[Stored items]
▼

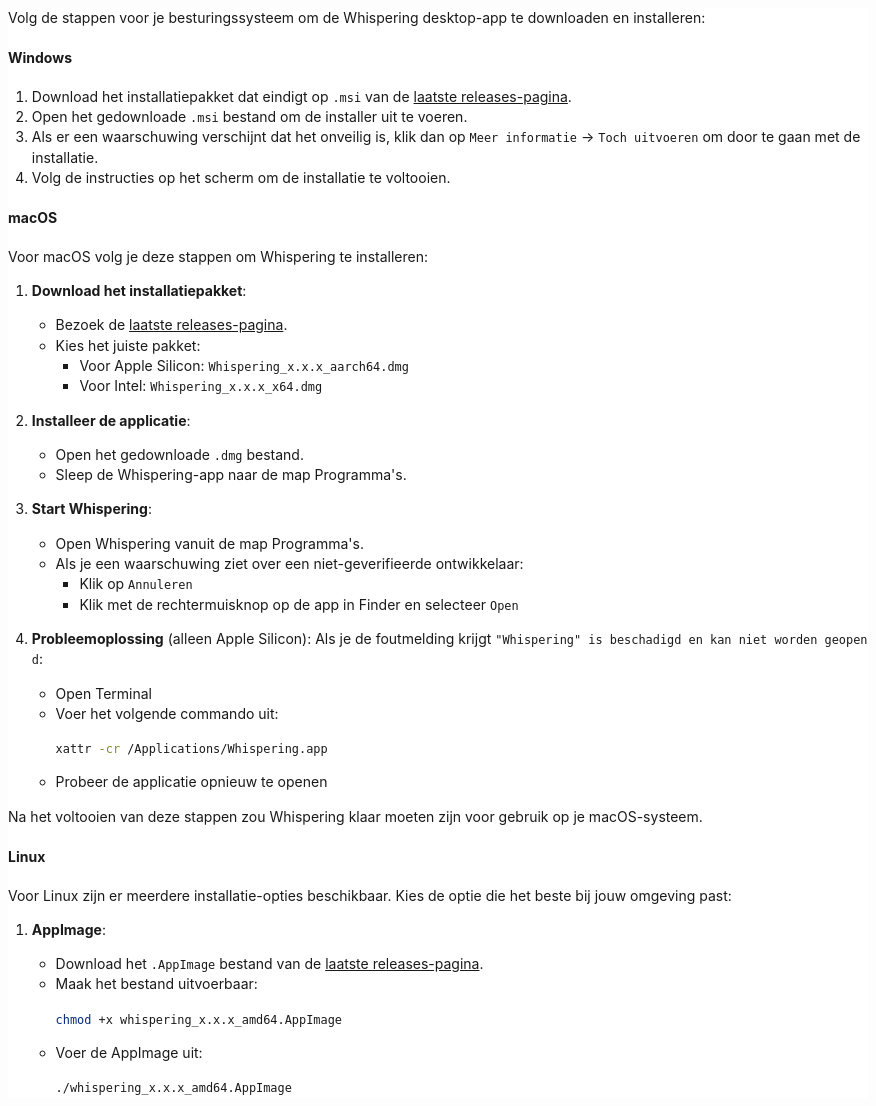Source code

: Volg de stappen voor je besturingssysteem om de Whispering desktop-app te downloaden en installeren:

#### Windows

1. Download het installatiepakket dat eindigt op `.msi` van de [laatste releases-pagina](https://github.com/braden-w/whispering/releases).
2. Open het gedownloade `.msi` bestand om de installer uit te voeren.
3. Als er een waarschuwing verschijnt dat het onveilig is, klik dan op `Meer informatie` -> `Toch uitvoeren` om door te gaan met de installatie.
4. Volg de instructies op het scherm om de installatie te voltooien.

#### macOS

Voor macOS volg je deze stappen om Whispering te installeren:

1. **Download het installatiepakket**:
   - Bezoek de [laatste releases-pagina](https://github.com/braden-w/whispering/releases).
   - Kies het juiste pakket:
     - Voor Apple Silicon: `Whispering_x.x.x_aarch64.dmg`
     - Voor Intel: `Whispering_x.x.x_x64.dmg`

2. **Installeer de applicatie**:
   - Open het gedownloade `.dmg` bestand.
   - Sleep de Whispering-app naar de map Programma's.

3. **Start Whispering**:
   - Open Whispering vanuit de map Programma's.
   - Als je een waarschuwing ziet over een niet-geverifieerde ontwikkelaar:
     - Klik op `Annuleren`
     - Klik met de rechtermuisknop op de app in Finder en selecteer `Open`

4. **Probleemoplossing** (alleen Apple Silicon):
   Als je de foutmelding krijgt `"Whispering" is beschadigd en kan niet worden geopend`:
   - Open Terminal
   - Voer het volgende commando uit:
     ```bash
     xattr -cr /Applications/Whispering.app
     ```
   - Probeer de applicatie opnieuw te openen

Na het voltooien van deze stappen zou Whispering klaar moeten zijn voor gebruik op je macOS-systeem.

#### Linux

Voor Linux zijn er meerdere installatie-opties beschikbaar. Kies de optie die het beste bij jouw omgeving past:

1. **AppImage**:

   - Download het `.AppImage` bestand van de [laatste releases-pagina](https://github.com/braden-w/whispering/releases).
   - Maak het bestand uitvoerbaar:
     ```bash
     chmod +x whispering_x.x.x_amd64.AppImage
     ```
   - Voer de AppImage uit:
     ```bash
     ./whispering_x.x.x_amd64.AppImage
     ```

▲

REQUIRED ACTION: What comes back should match the records exactly, minus any pictures.

ANSWER SPACE:
Source code

: Volg de stappen voor je besturingssysteem om de Whispering desktop-app te downloaden en installeren:

#### Windows

1. Download het installatiepakket dat eindigt op `.msi` van de [laatste releases-pagina](https://github.com/braden-w/whispering/releases).
2. Open het gedownloade `.msi` bestand om de installer uit te voeren.
3. Als er een waarschuwing verschijnt dat het onveilig is, klik dan op `Meer informatie` -> `Toch uitvoeren` om door te gaan met de installatie.
4. Volg de instructies op het scherm om de installatie te voltooien.

#### macOS

Voor macOS volg je deze stappen om Whispering te installeren:

1. **Download het installatiepakket**:
   - Bezoek de [laatste releases-pagina](https://github.com/braden-w/whispering/releases).
   - Kies het juiste pakket:
     - Voor Apple Silicon: `Whispering_x.x.x_aarch64.dmg`
     - Voor Intel: `Whispering_x.x.x_x64.dmg`

2. **Installeer de applicatie**:
   - Open het gedownloade `.dmg` bestand.
   - Sleep de Whispering-app naar de map Programma's.

3. **Start Whispering**:
   - Open Whispering vanuit de map Programma's.
   - Als je een waarschuwing ziet over een niet-geverifieerde ontwikkelaar:
     - Klik op `Annuleren`
     - Klik met de rechtermuisknop op de app in Finder en selecteer `Open`

4. **Probleemoplossing** (alleen Apple Silicon):
   Als je de foutmelding krijgt `"Whispering" is beschadigd en kan niet worden geopend`:
   - Open Terminal
   - Voer het volgende commando uit:
     ```bash
     xattr -cr /Applications/Whispering.app
     ```
   - Probeer de applicatie opnieuw te openen

Na het voltooien van deze stappen zou Whispering klaar moeten zijn voor gebruik op je macOS-systeem.

#### Linux

Voor Linux zijn er meerdere installatie-opties beschikbaar. Kies de optie die het beste bij jouw omgeving past:

1. **AppImage**:

   - Download het `.AppImage` bestand van de [laatste releases-pagina](https://github.com/braden-w/whispering/releases).
   - Maak het bestand uitvoerbaar:
     ```bash
     chmod +x whispering_x.x.x_amd64.AppImage
     ```
   - Voer de AppImage uit:
     ```bash
     ./whispering_x.x.x_amd64.AppImage
     ```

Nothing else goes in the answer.